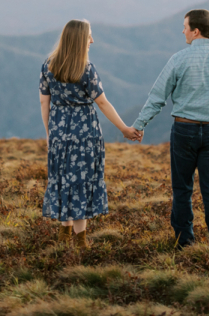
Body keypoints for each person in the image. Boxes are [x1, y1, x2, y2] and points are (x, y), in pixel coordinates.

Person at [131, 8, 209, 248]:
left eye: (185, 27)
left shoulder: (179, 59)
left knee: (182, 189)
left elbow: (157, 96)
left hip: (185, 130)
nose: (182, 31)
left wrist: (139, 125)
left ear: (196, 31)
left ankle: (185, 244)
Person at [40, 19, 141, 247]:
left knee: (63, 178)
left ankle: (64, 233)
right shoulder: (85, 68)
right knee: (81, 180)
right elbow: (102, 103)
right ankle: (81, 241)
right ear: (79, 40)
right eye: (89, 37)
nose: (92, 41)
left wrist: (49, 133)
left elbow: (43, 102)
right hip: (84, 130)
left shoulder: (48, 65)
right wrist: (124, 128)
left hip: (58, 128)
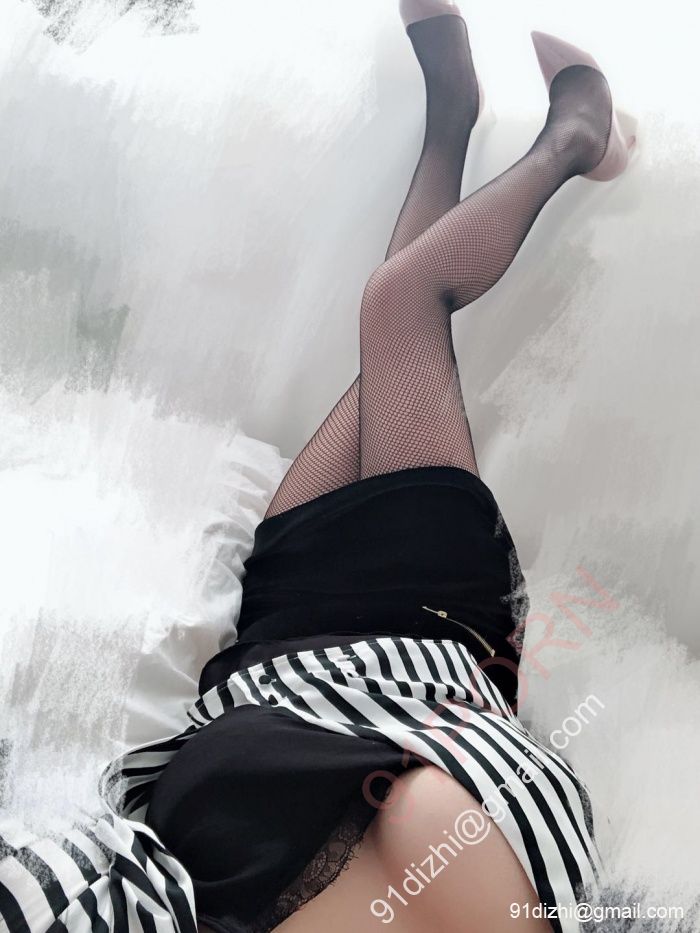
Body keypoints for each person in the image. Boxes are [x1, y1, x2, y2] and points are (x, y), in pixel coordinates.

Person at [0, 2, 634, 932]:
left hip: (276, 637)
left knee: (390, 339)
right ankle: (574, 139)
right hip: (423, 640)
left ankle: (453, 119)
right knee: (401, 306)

WHAT THE TASK ASKS: Please return every line of the records that contains the word "shoulder".

WRITTEN ANSWER:
left shoulder: (179, 59)
right shoulder: (85, 68)
left shoulder: (48, 65)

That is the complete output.